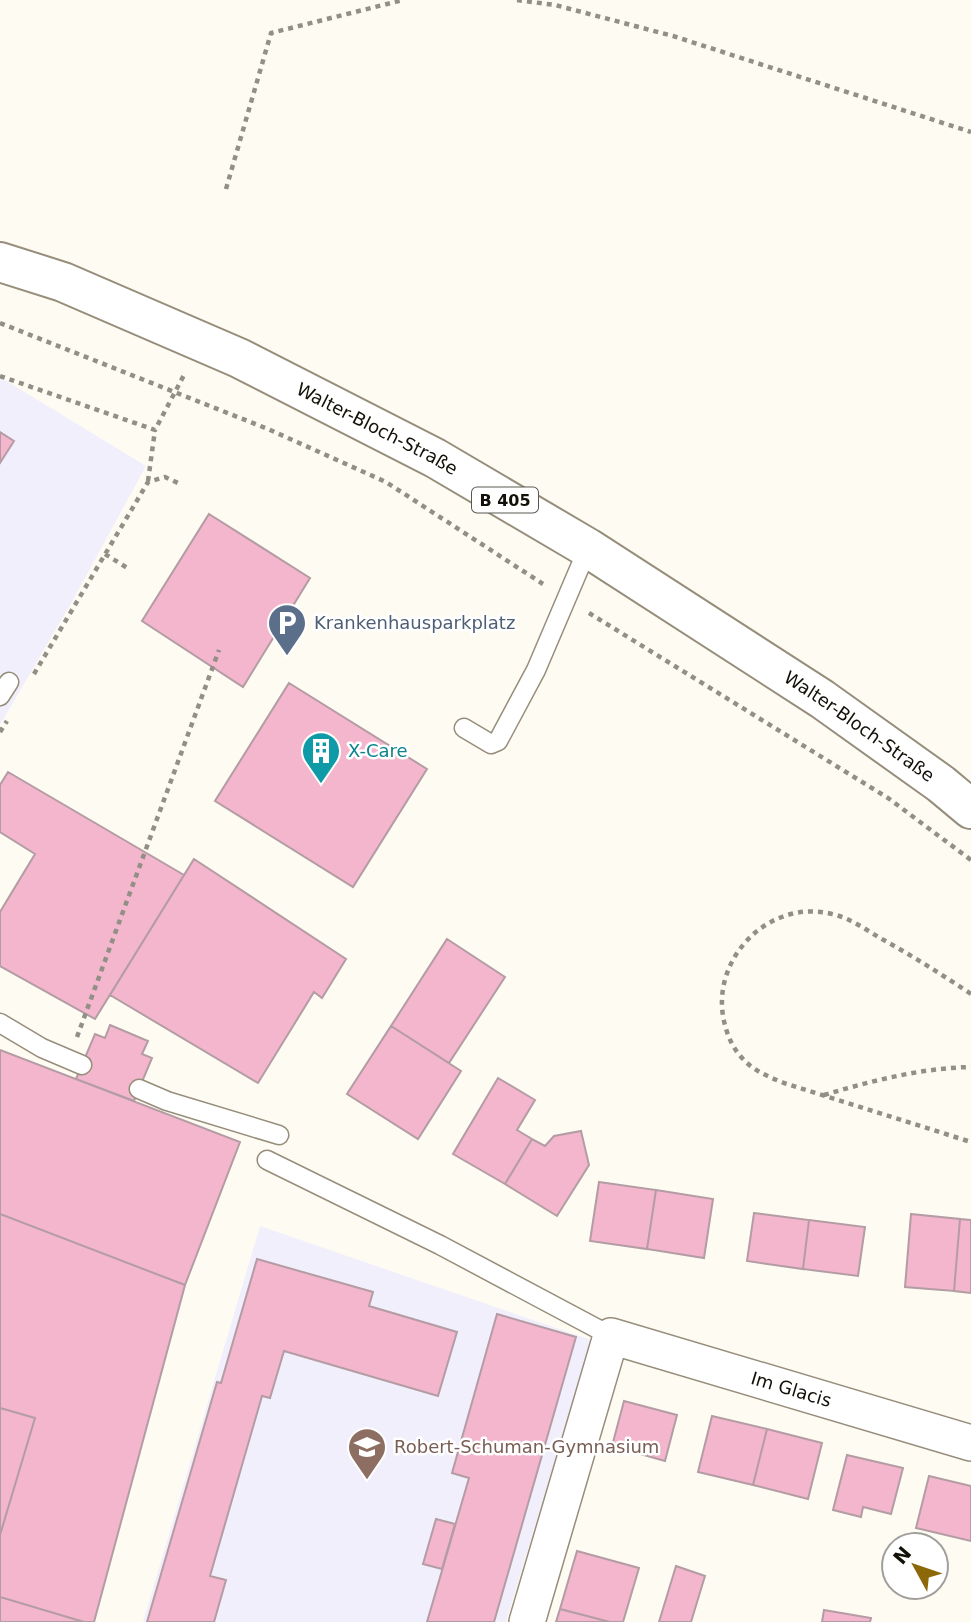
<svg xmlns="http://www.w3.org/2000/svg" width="971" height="1622" font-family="'DejaVu Sans',sans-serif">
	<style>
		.education { fill: #f2effd }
		.building { fill: #f3b6cc; stroke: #b39ca3; stroke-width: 2 }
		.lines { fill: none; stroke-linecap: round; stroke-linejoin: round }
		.lane-casing { stroke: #968e7b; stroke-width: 21 }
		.street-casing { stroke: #968e7b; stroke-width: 38 }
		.primary-casing { stroke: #968e7b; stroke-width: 42 }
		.path { stroke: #928f87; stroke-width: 4.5; stroke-dasharray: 5 5; stroke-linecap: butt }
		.lane { stroke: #fff; stroke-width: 18 }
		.street { stroke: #fff; stroke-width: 35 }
		.primary { stroke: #fff; stroke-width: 38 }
		.labels { text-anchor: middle; stroke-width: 5; stroke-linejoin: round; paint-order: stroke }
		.shield { fill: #fff; stroke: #595852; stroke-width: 2 }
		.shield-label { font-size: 16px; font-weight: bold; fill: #121008 }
		.street-label { font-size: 18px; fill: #121008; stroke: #fff }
		.service-label { font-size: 18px; fill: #4e5e75; stroke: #fff; text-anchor: start }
		.culture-label { font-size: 18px; fill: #0d838f; stroke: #fff; text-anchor: start }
		.education-label { font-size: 18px; fill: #785e54; stroke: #fff; text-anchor: start }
	</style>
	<rect width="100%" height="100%" fill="#fefbf2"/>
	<path class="education" d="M0,377l146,89 -73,134 -73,125z
		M260,1226l331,114 -85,282h-363z"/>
	<path class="building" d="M0,432l14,9 -14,22z
		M209,514l101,64 -67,109 -101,-66z
		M289,683l138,86 -74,118 -138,-86z
		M8,772l176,103 -89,144 -95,-53v-54l35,-58 -35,-22v-47z
		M194,859l152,100 -24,39 -8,-6 -56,91 -148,-88z
		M447,939l58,38 -56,86 -58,-37z
		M110,1025l38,16 -6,13 10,4 -18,43 -58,-22 19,-45 10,4z
		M391,1026l70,45 -43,68 -71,-45z
		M0,1050l240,92 -55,143 -185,-71z
		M498,1078l37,22 -18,30 15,9 -27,45 -52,-30z
		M581,1131l8,34 -32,51 -52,-32 27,-45 13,7 9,-10z
		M599,1182l57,8 -9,59 -57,-8z
		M656,1190l57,9 -9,59 -57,-9z
		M754,1213l55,7 -6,49 -56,-8z
		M0,1214l185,71 -91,337h-10l-84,-25v-62l35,-117 -35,-10z
		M911,1214l49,5 -6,72 -49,-4z
		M960,1219l11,1v73l-17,-2z
		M809,1220l56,7 -7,49 -55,-7z
		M257,1259l116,33 -4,14 88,26 -19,64 -154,-45 -14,47 -8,-2 -52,180 16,4 -12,42h-67l70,-240 4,1z
		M497,1314l79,23 -82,285h-67l42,-144 -17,-5z
		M624,1401l53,14 -12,46 -53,-15z
		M0,1408l35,10 -35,117z
		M712,1416l55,13 -14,56 -55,-13z
		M767,1429l55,14 -14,56 -55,-14z
		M847,1455l56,13 -12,46 -28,-7 -2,10 -28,-7z
		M929,1476l42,10v55l-55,-13z
		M436,1519l19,5 -13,45 -19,-5z
		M577,1551l62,17 -16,54h-13l-50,-13z
		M676,1566l29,10 -14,46h-32z
		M0,1597l84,25h-84z
		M560,1609l50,13h-54z
		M824,1610l47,8 -1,4h-48z"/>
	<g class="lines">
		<defs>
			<path id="lane" d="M0,696l9,-14
				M464,728l27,16 7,-3 38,-71 52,-122
				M0,1023l42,25 40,17
				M139,1089l28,12 112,34
				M267,1160l173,85 171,91"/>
			<g id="street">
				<path id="s1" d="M527,1622l84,-286 360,107"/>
			</g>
			<g id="primary">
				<path id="s2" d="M0,262l63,20 176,76 196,100 153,90 234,151 119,85 30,25"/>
			</g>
		</defs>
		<use href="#lane" class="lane-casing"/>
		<use href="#street" class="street-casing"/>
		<use href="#primary" class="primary-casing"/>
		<path class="path" d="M517,0l38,5 118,31 298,96
			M226,189l45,-156 132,-33
			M0,323l268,106 118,53 157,102
			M0,376l155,54 29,-55
			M148,481l7,-51
			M105,554l24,15
			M589,613l299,185 83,62
			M34,674l114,-192 17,-5 13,6
			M0,732l7,-11
			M971,994c-30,-20 -60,-39 -91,-56 -15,-9 -30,-20 -48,-24 -63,-16 -122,45 -108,107 3,14 9,28 19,38 11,12 26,18 41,24l187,59
			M77,1037l142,-387
			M824,1095c47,-14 97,-27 147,-28"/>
		<use href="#lane" class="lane"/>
		<use href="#street" class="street"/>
		<use href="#primary" class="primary"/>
	</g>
	<defs>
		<symbol id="parking-pin" viewBox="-11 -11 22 30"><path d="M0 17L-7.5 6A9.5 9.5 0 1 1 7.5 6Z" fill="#5c6f8a" stroke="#fff"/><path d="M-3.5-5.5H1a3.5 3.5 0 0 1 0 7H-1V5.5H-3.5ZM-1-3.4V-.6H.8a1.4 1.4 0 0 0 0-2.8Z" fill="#fff"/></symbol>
		<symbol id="building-pin" viewBox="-11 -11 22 30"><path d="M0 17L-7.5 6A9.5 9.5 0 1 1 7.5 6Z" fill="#0f9aa8" stroke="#fff"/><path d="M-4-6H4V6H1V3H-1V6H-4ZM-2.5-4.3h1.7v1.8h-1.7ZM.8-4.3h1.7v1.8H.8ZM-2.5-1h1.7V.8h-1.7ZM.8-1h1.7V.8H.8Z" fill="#fff"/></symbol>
		<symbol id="school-pin" viewBox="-11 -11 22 30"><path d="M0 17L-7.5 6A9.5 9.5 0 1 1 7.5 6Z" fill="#8d6e63" stroke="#fff"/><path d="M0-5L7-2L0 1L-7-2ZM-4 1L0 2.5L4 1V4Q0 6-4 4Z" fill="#fff"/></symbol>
	</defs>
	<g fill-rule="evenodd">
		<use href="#parking-pin" x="265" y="601" width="44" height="60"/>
		<use href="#building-pin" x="299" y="729" width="44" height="60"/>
		<use href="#school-pin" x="345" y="1425" width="44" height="60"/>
	</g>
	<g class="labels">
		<rect class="shield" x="472" y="487.5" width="66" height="25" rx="5"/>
		<g class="shield-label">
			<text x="505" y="506">B 405</text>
		</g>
		<g class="street-label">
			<text dy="6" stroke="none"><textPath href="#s2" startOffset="413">Walter-Bloch-Straße</textPath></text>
			<text dy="6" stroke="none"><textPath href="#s2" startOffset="980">Walter-Bloch-Straße</textPath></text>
			<text dy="6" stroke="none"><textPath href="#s1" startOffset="486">Im Glacis</textPath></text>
		</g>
		<g class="service-label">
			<text x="314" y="629">Krankenhausparkplatz</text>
		</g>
		<g class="culture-label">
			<text x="348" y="757">X-Care</text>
		</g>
		<g class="education-label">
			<text x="394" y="1453">Robert-Schuman-Gymnasium</text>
		</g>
	</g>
	<g transform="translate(915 1566) rotate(310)"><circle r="33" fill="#ffffff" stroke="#a09f9c" stroke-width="2"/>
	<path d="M0-5L12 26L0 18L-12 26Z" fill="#8c6809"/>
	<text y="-10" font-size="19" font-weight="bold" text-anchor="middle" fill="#121008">N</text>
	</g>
</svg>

┄┄┄┄┄┄

Each line above that includes the word "lines" is to be copied.

• [RESPONSE TO THE EXERCISE]
		.lines { fill: none; stroke-linecap: round; stroke-linejoin: round }
	<g class="lines">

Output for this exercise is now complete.